To confirm hypotheses about effects of mutations in cilia-related genes, authors combine in vivo experiments in C. elegans and in vitro experiments in mouse chondrogenic cell lines. Experiments in C. elegans confirmed that a missense variant present in Galapagos cormorant IFT122 protein is sufficient to affect cilia function in vivo. Nevertheless, it would be interesting to see if knock-in of some other functional gene from Galapagos cormorant would lead to same behavior as wild type gene from C. elegans (used as positive control in this experiment).

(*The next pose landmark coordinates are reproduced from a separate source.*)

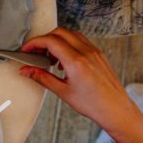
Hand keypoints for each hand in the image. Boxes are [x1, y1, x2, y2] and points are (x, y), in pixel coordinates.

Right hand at [18, 27, 142, 137]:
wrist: (116, 109)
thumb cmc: (94, 104)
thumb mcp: (63, 92)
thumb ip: (42, 78)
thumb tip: (27, 71)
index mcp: (76, 62)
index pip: (50, 41)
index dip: (35, 42)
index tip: (27, 50)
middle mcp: (86, 52)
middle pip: (59, 32)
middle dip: (44, 39)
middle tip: (36, 52)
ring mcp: (94, 52)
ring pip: (71, 34)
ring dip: (57, 41)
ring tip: (51, 58)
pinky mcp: (99, 54)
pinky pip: (81, 41)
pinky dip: (69, 45)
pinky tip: (65, 61)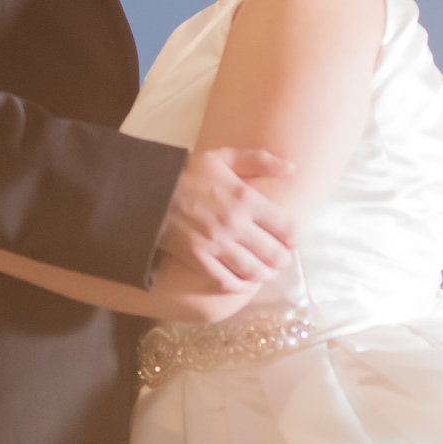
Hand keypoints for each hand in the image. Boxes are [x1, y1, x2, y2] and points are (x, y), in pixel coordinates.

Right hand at [156, 148, 298, 293]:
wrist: (148, 190)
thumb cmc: (188, 172)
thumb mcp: (223, 157)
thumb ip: (260, 160)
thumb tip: (292, 167)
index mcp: (245, 199)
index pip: (287, 227)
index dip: (294, 237)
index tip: (290, 239)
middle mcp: (234, 224)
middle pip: (275, 254)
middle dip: (283, 259)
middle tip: (280, 257)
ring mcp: (216, 244)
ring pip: (255, 271)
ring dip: (266, 274)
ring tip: (265, 270)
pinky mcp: (198, 259)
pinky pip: (227, 282)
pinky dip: (241, 286)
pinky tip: (244, 282)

Further analyses were focused on gene called CUX1. This gene is linked to shortened wings in chickens. Results from these experiments suggest that cilia and hedgehog signaling pathway related genes are likely transcriptional targets of CUX1 in chondrocytes. In normal functioning of hedgehog signaling pathway, CUX1 regulates expression of cilia related genes and promotes chondrogenesis. Since Galapagos cormorants carry different variant of the CUX1 gene, this possibly modify gene’s function, influencing both cilia formation and their functioning. All this reflects on hedgehog pathway activity, resulting in impaired bone growth.

Conclusion

This exhaustive study underlined importance of sophisticated genetic tools such as genomic analyses in explaining molecular mechanisms responsible for the changes observable at phenotypic level. Experiments revealed polygenic basis of the flightlessness. Even more, they select ciliary disfunction as a likely contributor to the evolution of loss of flight. Most valuable aspect of this study is its approach that can be used for identification of the other variants responsible for evolutionary innovation by analyzing genomes of closely related species.

Burga et al. (2017) A genetic signature of the evolution of loss of flight in the Galapagos cormorant. Science 356 (6341), eaal3345.